Não podemos perder de vista que somos um grupo cultural, mas somos diferentes por conta de um compromisso com a revolução. Partir para a ação, pra gente, significa isso.


Mimil - Conheci o Luta Armada no “Hip-hop ao trabalho”. Lá, vi o Gas-PA cantando e depois fui apresentada a ele pelo Flávio, um amigo meu, também fundador do Luta Armada. Gas-PA me perguntou se eu gostava de ler e me emprestou o livro Capitalismo para principiantes. Li o livro, gostei e peguei outros com ele, quando me perguntou se eu queria entrar no Luta Armada. Antes eu ouvia todo tipo de música e quando ouvi rap pela primeira vez falei: “essa música é que é boa”. Conheci o hip-hop e estou começando a grafitar. Minha formação política começou por causa do coletivo. O primeiro livro político que eu li foi o que Gas-PA me emprestou.

Não tinha ouvido falar em rap e percebi que era uma coisa diferente. O cara falava da realidade, falava do que acontece quando você usa drogas. O funk só fala que é bom e o rap não. Achei isso maneiro e comecei a curtir.

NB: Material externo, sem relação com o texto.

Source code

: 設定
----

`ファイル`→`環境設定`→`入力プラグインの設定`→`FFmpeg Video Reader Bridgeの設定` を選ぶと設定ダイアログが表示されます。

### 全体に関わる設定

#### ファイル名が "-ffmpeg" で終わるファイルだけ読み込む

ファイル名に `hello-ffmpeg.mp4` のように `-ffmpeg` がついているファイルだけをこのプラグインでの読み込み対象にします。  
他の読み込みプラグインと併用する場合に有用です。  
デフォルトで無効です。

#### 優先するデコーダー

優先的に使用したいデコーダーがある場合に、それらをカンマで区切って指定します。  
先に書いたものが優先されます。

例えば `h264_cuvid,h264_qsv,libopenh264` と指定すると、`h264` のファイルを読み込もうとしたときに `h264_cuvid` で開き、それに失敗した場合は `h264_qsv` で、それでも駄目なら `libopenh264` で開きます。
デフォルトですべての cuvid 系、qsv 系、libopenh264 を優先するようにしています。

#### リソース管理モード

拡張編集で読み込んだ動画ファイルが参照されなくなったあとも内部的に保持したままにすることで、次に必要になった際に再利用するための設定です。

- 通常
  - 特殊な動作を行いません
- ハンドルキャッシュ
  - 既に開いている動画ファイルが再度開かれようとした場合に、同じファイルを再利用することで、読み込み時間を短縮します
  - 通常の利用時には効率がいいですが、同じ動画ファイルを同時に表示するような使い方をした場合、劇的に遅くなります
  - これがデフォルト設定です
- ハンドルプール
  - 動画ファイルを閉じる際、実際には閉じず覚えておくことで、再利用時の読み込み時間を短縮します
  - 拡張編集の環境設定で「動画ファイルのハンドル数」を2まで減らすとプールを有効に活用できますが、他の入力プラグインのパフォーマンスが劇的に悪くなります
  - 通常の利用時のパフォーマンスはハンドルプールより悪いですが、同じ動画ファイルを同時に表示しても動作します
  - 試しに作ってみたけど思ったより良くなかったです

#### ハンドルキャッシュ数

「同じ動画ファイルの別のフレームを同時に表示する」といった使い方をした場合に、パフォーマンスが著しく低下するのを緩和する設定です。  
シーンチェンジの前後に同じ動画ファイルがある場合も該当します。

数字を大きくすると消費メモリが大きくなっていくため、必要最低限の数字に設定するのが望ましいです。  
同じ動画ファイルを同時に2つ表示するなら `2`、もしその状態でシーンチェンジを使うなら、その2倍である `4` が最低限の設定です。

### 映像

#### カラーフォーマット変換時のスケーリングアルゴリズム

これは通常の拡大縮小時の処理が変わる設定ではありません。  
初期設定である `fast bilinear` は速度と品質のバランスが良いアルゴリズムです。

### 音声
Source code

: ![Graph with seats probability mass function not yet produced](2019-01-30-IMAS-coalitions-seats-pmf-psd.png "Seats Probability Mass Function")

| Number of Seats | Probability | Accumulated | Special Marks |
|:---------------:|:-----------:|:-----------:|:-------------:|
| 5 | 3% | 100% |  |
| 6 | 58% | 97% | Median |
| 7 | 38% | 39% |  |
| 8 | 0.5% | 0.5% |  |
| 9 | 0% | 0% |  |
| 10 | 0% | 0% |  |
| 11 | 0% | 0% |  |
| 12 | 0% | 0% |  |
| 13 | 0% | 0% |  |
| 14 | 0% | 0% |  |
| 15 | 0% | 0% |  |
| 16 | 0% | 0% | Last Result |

Gas-PA- Comecei a prestar mais atenção no rap, porque também mexia mais comigo. Eu andava de bike e rap é uma música comum entre os que praticam o esporte. Em 1991, o Public Enemy, referência no rap mundial, fez um show em São Paulo. Eu nunca tinha saído do Rio. Fui para São Paulo e fiquei impressionado como o hip-hop já tinha uma força, como o movimento era grande por lá e fazia parte do cotidiano das pessoas. Soube que existia todo um universo em torno do movimento que eu desconhecia.

Comecei a pesquisar, vi que era aquilo que eu queria e hoje o hip-hop é responsável pela minha consciência. Costumo dizer que eu sou preto desde 1991. Antes eu era qualquer coisa. Pretos eram meus amigos mais escuros do que eu, vítimas de um monte de piadas minhas.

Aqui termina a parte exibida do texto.